Is lentil soup good for bowels? ›

Lentils are rich in a type of fiber that helps your digestive system work as it should and fuels good bacteria in your gut. Fiber may also help reduce the risk of colorectal cancer. “Fiber plays an important role in regulating our bowels and protecting the immune system,” says Homan.

Is it healthy to eat lentil soup every day? ›

Eating more lentils may help people maintain a healthy weight or lose weight. Replacing energy-dense (or high calorie) foods with legumes such as lentils can help people prevent or manage obesity and lose weight. Research suggests that regularly eating lentils may help with the management and prevention of diabetes.

Is lentil soup OK for kidneys? ›

Lentils are an excellent source of plant-based kidney friendly protein, rich in vitamins, minerals and fiber. Whether used in a soup, salad, or main dish, lentils are a hearty, healthy addition to any meal. Buy lentils in dried, canned, or frozen forms.

What vegetables go first in a soup? ›

What vegetables go first in a soup? The aromatics of onions, carrots, and celery get sauteed first followed by the garlic, making them first in the soup. Once the broth goes in, so too do the tomatoes, potatoes, parsley, and bay leaves. Then you add your frozen veggies.

What are good things to put in soup? ›

You can extract a clean, strong broth from a combination of water and several pantry ingredients. It's all about layering powerful flavor-enhancers that you probably already have on hand—bacon, tomato paste, herbs, peppercorns, a Parmesan rind, and, of course, kosher salt.

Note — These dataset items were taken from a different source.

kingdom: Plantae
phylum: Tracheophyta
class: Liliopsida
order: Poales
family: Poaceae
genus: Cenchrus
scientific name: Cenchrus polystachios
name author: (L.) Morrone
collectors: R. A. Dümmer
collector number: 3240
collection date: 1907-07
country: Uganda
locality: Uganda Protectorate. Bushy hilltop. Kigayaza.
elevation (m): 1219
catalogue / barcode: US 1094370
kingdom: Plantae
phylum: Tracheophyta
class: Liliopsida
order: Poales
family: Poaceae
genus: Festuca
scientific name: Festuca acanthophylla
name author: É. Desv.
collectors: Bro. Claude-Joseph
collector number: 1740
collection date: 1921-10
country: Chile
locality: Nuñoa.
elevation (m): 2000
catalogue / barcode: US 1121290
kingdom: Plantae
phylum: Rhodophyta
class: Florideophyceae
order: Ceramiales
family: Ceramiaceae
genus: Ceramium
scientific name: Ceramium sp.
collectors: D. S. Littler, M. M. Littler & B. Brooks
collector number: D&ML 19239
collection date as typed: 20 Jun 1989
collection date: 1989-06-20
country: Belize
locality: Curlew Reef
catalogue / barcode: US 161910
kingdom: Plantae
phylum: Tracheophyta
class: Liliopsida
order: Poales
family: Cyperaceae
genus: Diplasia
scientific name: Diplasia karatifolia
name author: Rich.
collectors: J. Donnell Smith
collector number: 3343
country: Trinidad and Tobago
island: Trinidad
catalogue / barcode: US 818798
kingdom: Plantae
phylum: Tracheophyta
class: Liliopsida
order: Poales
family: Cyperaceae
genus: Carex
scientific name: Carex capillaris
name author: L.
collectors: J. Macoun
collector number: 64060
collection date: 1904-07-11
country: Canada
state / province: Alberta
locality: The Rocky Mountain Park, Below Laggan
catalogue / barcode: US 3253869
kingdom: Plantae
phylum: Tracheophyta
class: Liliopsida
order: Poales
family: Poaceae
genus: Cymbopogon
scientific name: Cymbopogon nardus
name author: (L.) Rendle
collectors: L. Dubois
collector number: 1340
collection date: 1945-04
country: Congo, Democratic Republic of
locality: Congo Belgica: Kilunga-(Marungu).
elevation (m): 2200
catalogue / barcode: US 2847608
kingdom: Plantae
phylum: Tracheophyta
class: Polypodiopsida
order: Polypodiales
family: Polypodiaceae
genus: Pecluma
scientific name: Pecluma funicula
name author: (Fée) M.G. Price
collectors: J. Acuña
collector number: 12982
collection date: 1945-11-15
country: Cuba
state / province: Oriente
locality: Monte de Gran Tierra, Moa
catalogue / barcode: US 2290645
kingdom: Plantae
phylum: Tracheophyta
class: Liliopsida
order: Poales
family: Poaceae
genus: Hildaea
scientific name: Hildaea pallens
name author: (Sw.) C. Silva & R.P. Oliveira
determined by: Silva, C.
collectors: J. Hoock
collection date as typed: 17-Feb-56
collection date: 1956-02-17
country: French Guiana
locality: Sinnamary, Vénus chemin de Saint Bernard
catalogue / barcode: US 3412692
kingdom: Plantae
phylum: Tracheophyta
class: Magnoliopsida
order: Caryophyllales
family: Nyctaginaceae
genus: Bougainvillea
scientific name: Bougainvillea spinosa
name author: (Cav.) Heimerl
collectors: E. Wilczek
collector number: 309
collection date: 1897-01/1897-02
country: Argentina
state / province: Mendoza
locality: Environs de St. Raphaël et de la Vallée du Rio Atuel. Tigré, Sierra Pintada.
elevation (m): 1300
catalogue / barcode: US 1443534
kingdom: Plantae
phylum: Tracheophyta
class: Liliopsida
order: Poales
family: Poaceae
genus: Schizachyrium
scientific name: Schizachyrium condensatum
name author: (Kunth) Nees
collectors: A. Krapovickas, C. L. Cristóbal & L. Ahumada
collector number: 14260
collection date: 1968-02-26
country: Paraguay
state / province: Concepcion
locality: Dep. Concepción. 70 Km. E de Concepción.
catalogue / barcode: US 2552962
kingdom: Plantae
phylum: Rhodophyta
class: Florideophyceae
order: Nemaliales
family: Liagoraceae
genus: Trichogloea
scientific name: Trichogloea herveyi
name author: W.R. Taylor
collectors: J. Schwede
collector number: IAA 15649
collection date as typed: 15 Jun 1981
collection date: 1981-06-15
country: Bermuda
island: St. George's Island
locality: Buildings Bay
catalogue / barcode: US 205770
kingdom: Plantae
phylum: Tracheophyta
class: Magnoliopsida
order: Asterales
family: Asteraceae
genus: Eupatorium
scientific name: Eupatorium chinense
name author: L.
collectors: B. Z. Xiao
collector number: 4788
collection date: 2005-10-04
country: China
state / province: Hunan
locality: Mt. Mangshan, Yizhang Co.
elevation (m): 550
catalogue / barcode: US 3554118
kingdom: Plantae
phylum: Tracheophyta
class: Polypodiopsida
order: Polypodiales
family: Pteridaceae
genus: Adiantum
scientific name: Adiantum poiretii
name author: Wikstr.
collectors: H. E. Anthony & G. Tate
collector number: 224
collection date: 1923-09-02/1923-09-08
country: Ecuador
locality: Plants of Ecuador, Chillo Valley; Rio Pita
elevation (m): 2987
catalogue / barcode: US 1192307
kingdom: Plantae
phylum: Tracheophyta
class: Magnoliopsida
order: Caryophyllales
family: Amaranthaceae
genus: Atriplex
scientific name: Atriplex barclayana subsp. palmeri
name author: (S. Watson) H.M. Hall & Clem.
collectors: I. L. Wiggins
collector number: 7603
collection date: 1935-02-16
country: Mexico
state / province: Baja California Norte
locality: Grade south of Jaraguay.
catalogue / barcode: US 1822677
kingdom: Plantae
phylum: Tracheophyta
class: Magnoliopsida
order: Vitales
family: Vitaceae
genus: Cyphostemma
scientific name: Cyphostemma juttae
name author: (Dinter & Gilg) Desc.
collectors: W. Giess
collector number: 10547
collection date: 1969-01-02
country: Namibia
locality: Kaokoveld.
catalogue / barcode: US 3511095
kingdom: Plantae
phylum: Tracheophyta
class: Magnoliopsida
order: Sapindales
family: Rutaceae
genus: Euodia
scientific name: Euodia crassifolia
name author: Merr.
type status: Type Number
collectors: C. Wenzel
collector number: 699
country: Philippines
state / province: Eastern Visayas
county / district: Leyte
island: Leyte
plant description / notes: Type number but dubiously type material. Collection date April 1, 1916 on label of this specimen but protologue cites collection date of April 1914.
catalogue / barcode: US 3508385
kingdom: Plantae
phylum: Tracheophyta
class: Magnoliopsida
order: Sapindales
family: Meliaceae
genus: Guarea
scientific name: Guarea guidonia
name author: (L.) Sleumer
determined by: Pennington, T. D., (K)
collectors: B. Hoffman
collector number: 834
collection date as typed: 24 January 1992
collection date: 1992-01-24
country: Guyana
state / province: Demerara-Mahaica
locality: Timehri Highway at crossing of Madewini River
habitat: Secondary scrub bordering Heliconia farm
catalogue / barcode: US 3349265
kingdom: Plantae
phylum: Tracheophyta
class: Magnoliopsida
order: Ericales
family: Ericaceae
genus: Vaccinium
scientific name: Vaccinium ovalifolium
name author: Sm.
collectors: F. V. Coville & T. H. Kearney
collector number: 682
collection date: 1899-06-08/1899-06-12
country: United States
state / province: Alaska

What do people put in soups? ›

**Aromatics:** Start with a flavor base by sautéing onions, garlic, leeks, or shallots. These provide a rich foundation for your soup. 2. **Herbs and Spices:** Use a variety of herbs and spices such as thyme, rosemary, oregano, bay leaves, cumin, coriander, or smoked paprika to enhance the taste.

What can I add to my soup to make it tastier? ›

Use fresh vegetables, high-quality meats or broth, and fresh herbs to add depth of flavor. Add acidity: A squeeze of lemon or lime juice, a dash of vinegar, or a splash of wine can brighten the flavors of a soup and make it taste more complex.